TEXT EXCERPT:
'''

As soon as Japan agreed to open up to foreign influence, the Tokugawa shōgun government initiated an active policy of assimilation of Western naval technologies. In 1855, with Dutch assistance, the shogunate acquired its first steam warship, the Kankō Maru, which was used for training, and established the Nagasaki Naval Training Center. In 1857, it acquired its first screw-driven steam warship, the Kanrin Maru.

In 1860, the Kanrin Maru was sailed to the United States by a group of Japanese, with the assistance of a single US Navy officer John M. Brooke, to deliver the first Japanese embassy to the United States.

Naval students were sent abroad to study Western naval techniques. The Bakufu had initially planned on ordering ships and sending students to the United States, but the American Civil War led to a cancellation of plans. Instead, in 1862 the Bakufu placed its warship orders with the Netherlands and decided to send 15 trainees there. The students, led by Uchida Tsunejirō (内田恒次郎), left Nagasaki on September 11, 1862, and arrived in Rotterdam on April 18, 1863, for a stay of three years. They included such figures as the future Admiral Enomoto Takeaki, Sawa Tarosaemon (沢太郎左衛門), Akamatsu Noriyoshi (赤松則良), Taguchi Shunpei (田口俊平), Tsuda Shinichiro (津田真一郎) and the philosopher Nishi Amane. This started a tradition of foreign-educated future leaders such Admirals Tōgō and, later, Yamamoto.

'''

WHAT YOU WILL DO:
• 1. In the passage on the Tokugawa navy, what year did the shogunate get its first screw-driven steam warship?
• 2. Name every person the passage on the Tokugawa navy lists among the students sent to the Netherlands, leaving out the group's leader.
• 3. Carry on the passage on the Tokugawa navy from its last sentence.
The records have nothing to do with the passage on the Tokugawa navy.

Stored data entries
'''

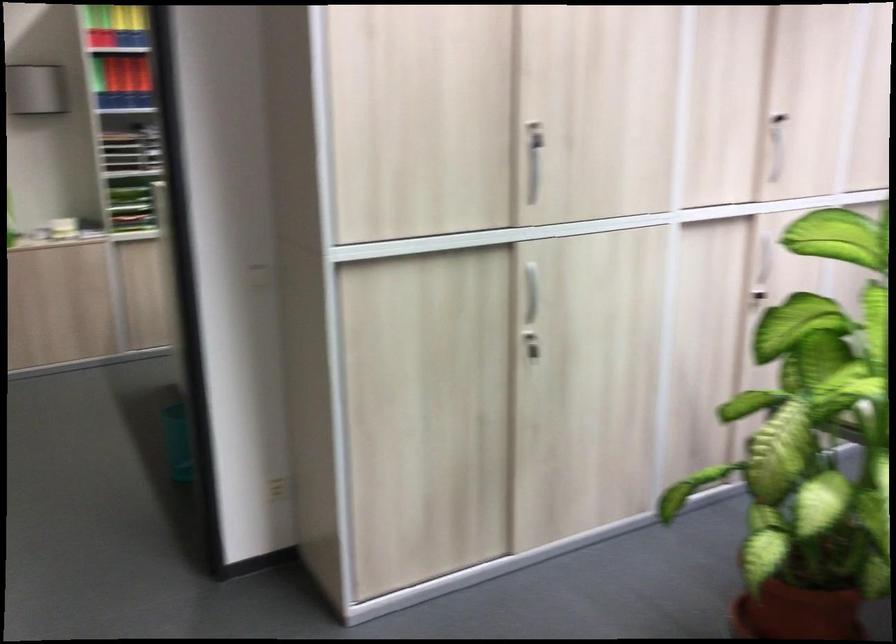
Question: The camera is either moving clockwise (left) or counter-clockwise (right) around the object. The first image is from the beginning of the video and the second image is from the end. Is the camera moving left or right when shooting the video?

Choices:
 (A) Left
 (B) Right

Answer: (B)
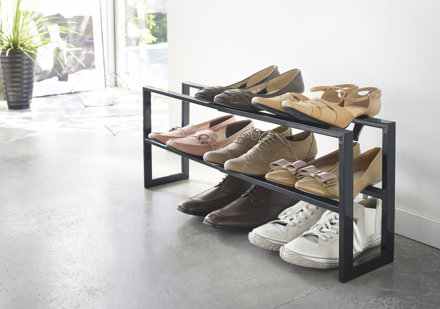
Identify the location of shoe on the top shelf of the shoe rack. The image size is (440, 309). (210, 95), (225, 98), (265, 100), (305, 110).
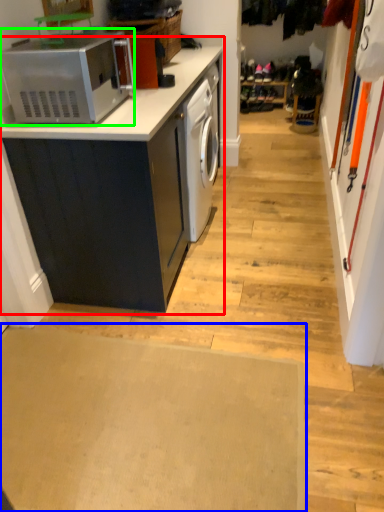
Question: Which object is positioned closest to cabinetry (highlighted by a red box)? Select from plain (highlighted by a blue box) and home appliance (highlighted by a green box).

Choices:
 (A) plain
 (B) home appliance

Answer: (B)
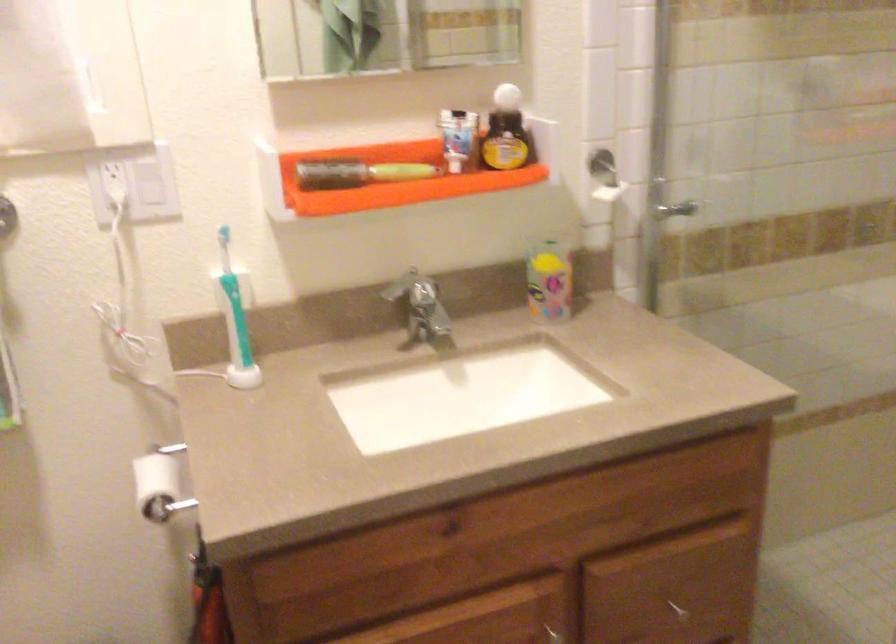
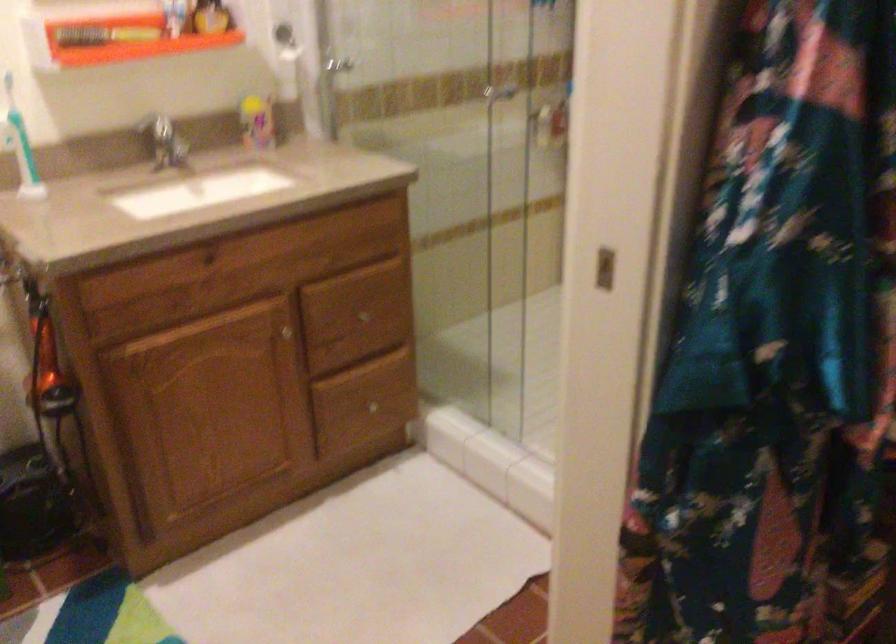
Question: In a continuous first-person perspective shot, in which direction is the camera moving?

Choices:
 (A) Left
 (B) Right
 (C) Forward
 (D) Backward

Answer: (D)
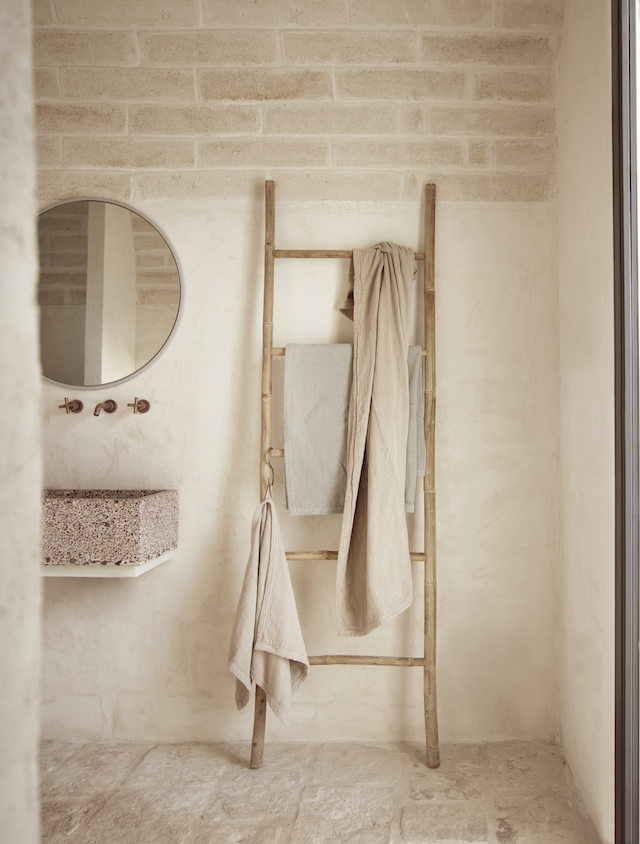
At what (x,y) coordinates should I click in order to perform the action: click on mirror. Please return your answer as a coordinate pair (x, y). This screenshot has height=844, width=640. Looking at the image, I should click on (95, 278).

'''

ANSWERS PROVIDED:
• 1. 1857

• 2. Enomoto Takeaki, Sawa Tarosaemon, Akamatsu Noriyoshi, Taguchi Shunpei, Tsuda Shinichiro, Nishi Amane

• 3.
In 1863, Japan completed her first domestically built steam warship, the Chiyodagata, a 140-ton gunboat commissioned into the Tokugawa Navy (Japan's first steamship was the Unkoumaru -雲行丸- built by the fief of Satsuma in 1855). The ship was manufactured by the future industrial giant, Ishikawajima, thus initiating Japan's efforts to acquire and fully develop shipbuilding capabilities.

Following the humiliations at the hands of foreign navies in the Bombardment of Kagoshima in 1863, and the Battle of Shimonoseki in 1864, the shogunate stepped up efforts to modernize, relying more and more on French and British assistance. In 1865, the French naval engineer Léonce Verny was hired to build Japan's first modern naval arsenals, at Yokosuka and Nagasaki. More ships were imported, such as the Jho Sho Maru, the Ho Sho Maru and the Kagoshima, all commissioned by Thomas Blake Glover and built in Aberdeen.

By the end of the Tokugawa shogunate in 1867, the Japanese navy already possessed eight Western-style steam warships around the flagship Kaiyō Maru which were used against pro-imperial forces during the Boshin War, under the command of Admiral Enomoto. The conflict culminated with the Naval Battle of Hakodate in 1869, Japan's first large-scale modern naval battle.

In 1869, Japan acquired its first ocean-going ironclad warship, the Kōtetsu, ordered by the Bakufu but received by the new Imperial government, barely ten years after such ships were first introduced in the West with the launch of the French La Gloire.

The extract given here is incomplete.